Below are three main reasons why we should forget paper and Excel to use EDC now for clinical data management.
Unreliable and insecure data
Different from EDC systems that strictly comply with FDA regulations on clinical data management (21 CFR Part 11), procedures with paper and Excel don’t respond well to these demands. 21 CFR Part 11 regulates that any item must be retrievable when necessary and all changes must be recorded. However, with Excel, we CAN’T know who made the change, when they did it, what the old and new values are and why the change is made.
The traditional method doesn’t allow user decentralization because Excel doesn’t offer this feature like EDC. Excel is highly limited in access authority management, which can result in data misconduct and consequently do harm to data integrity.
One of the limited features in Excel is that with different devices, versions and default settings, data can be differently organized. At the same time, each person taking charge of their own Excel file will lead to difficulties in identifying who created the original file. Too many copies mean high chances of insecure data.
High error possibility in data entry
Since Excel is a software used worldwide, studies that use this method will shorten the time for training on data management procedure. Data entry on Excel must follow the double data entry process to minimize risks. Nevertheless, in many cases, an incentive to reduce workloads and costs as well as an unsupervised environment can lead to single data entry.
Excel has some basic integrated functions to verify data with multiple formulas, which makes data entry susceptible to errors without any caution. With EDC, thanks to edit checks built in advance during set-up, users can reduce faults with regards to the determined data range. What’s more, since all involved personnel works on the same platform with constantly updated real-time data, it is convenient to put up one or some queries which will be resolved in no time. As a result, data accuracy is better guaranteed.

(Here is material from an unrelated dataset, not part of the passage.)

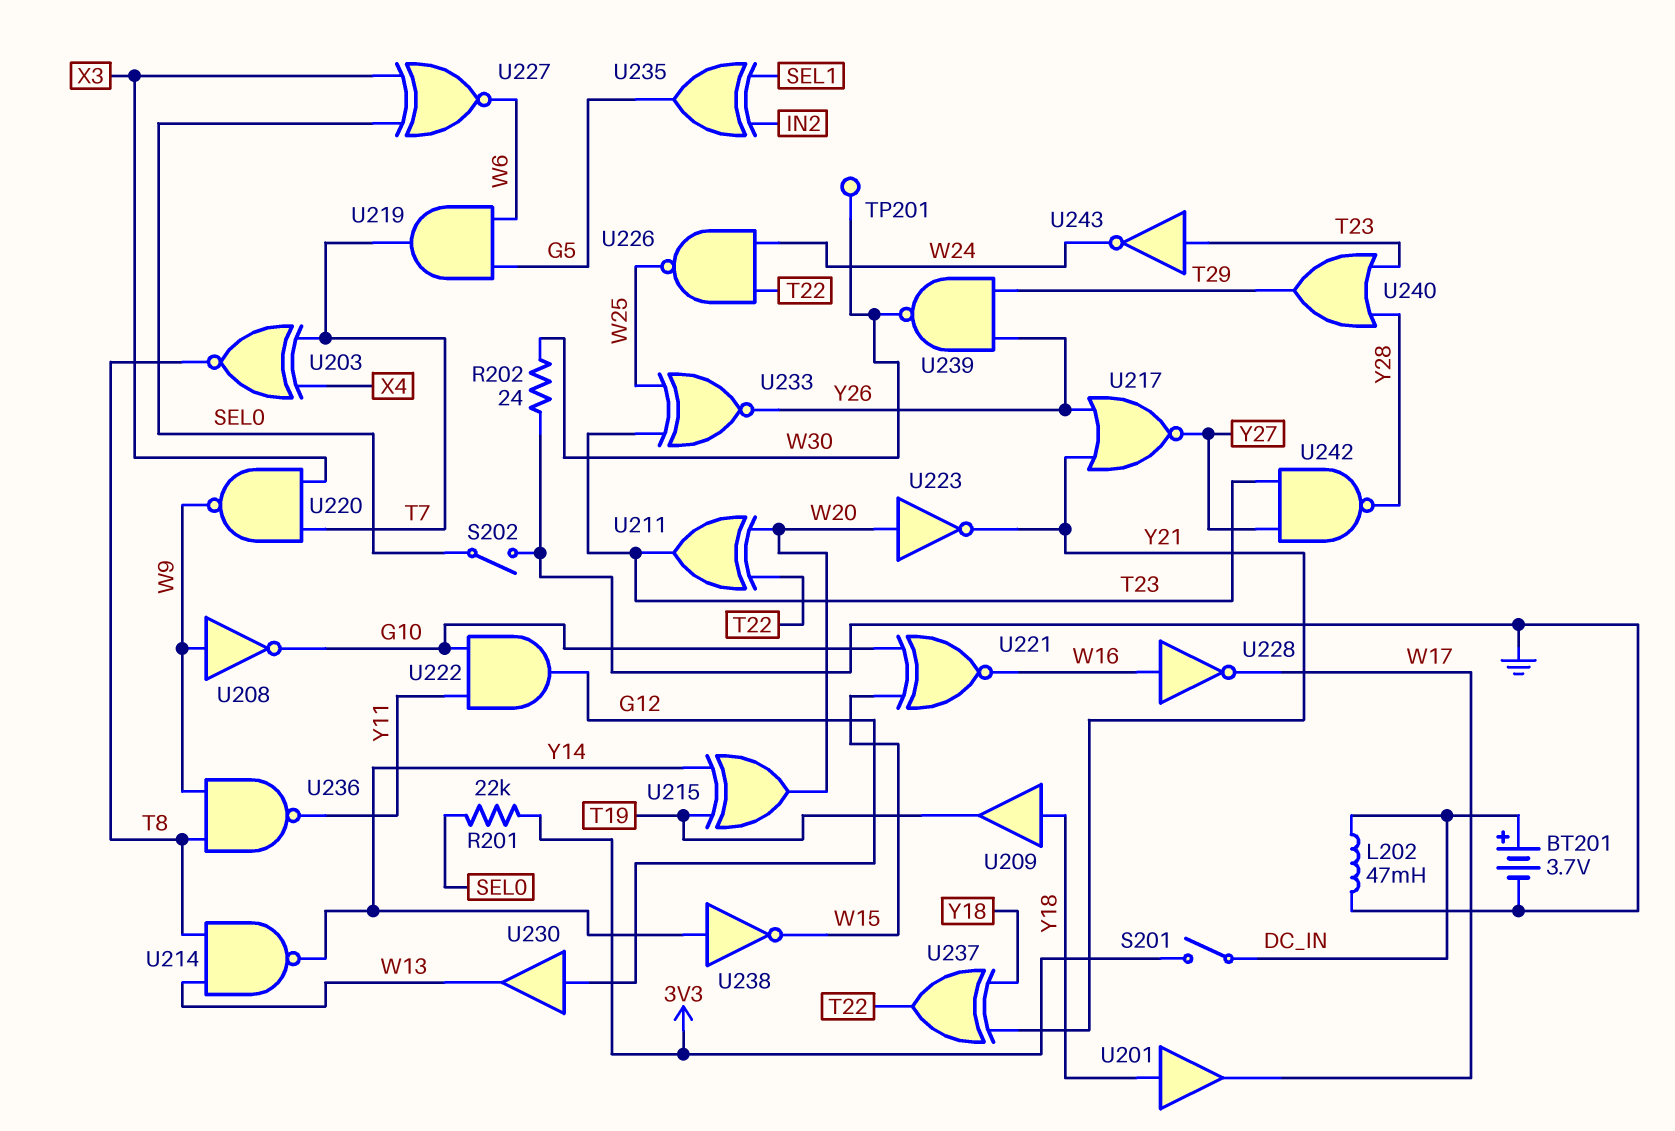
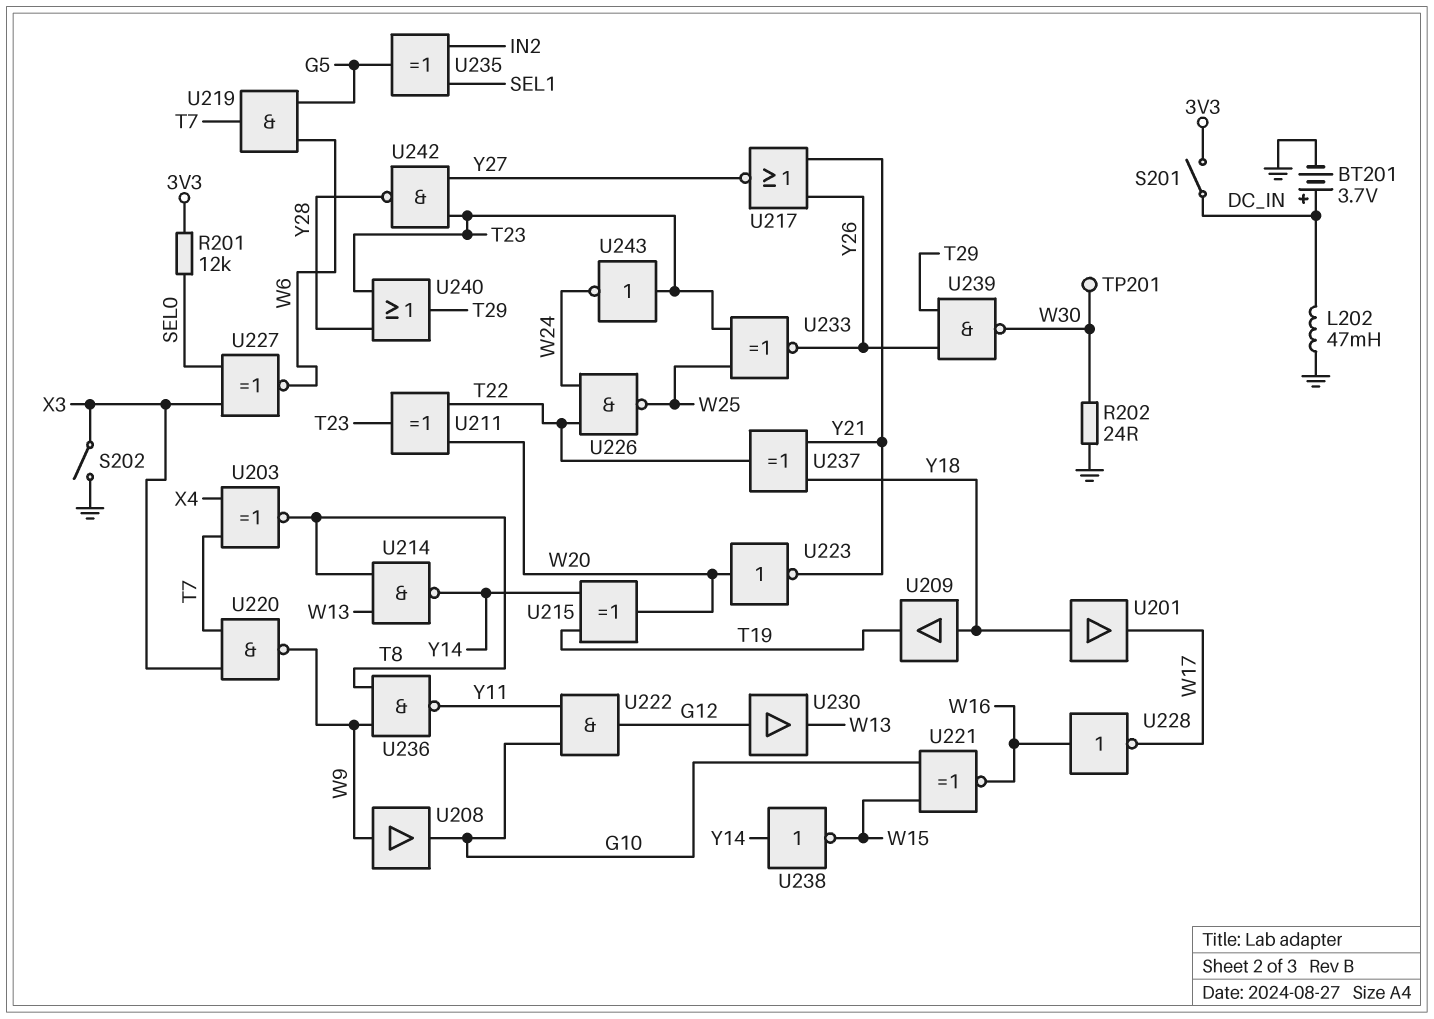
R201: 22k (3V3, SEL0) -> 12k (3V3, SEL0)
S202: switch (GND, SEL0) -> switch (GND, X3)
U208: NOT (in W9, out G10) -> buffer (in W9, out G10)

Complex and passive operation
Conducting clinical trials is an activity that is frequently outsourced and carried out on multiple sites around the world as well as over a country (multicenter study and multinational study). Besides, a clinical trial is conducted with the collaboration of various related parties, from authorized agencies and sponsors to conducting agencies to other vendors. Therefore, this activity needs to cater for the tight collaboration, in which communication becomes highly crucial. Yet Excel fails to meet this demand. Information exchange is via email and phone, which means dozens of files are transferred without a bit of security.
With EDC, any data exchange can be done directly on the problems/errors of that datum without the need to communicate outside the system. Decentralization system helps make data access safer and more reliable. Thanks to the cloud-based technology, all members involved in the process can work on a single platform as well as work proactively in any space and time with internet-connected electronic devices.
Conducting a clinical trial is no doubt extremely expensive. A company on average spends $2.6 billion on a new drug, in which drug trial is one of the periods that costs the most resources. Not only is the expenditure nowhere near small, it is constantly increasing (at a rate of 11.8% per year) while revenue is only growing at about 4.5 – 5.5%.
In traditional methods, FDA requires researchers to double data entry. This leads to a significant increase in human resources and lengthens trial data processing. At the same time, due to disadvantages of not working on the same system, data is not tackled in real time, meaning that data monitors have to travel to sites more frequently.
Using EDC helps to reduce 43% of the time to data lock, 86% of the number of queries as well as 30% of study duration. Besides, expenditures on personnel and other operational spendings are also remarkably cut down because data verification process is much more simple and convenient. Consequently, the overall cost of collecting and managing data is saved up to 30%.
In small studies (at Phase I and II) that are not too complicated and located in undeveloped areas, data collection and management are still mainly done by traditional methods via paper and Excel. Yet EDC is an inevitable trend that is playing an increasingly important role in conducting complex studies with cost efficiency and trusted data.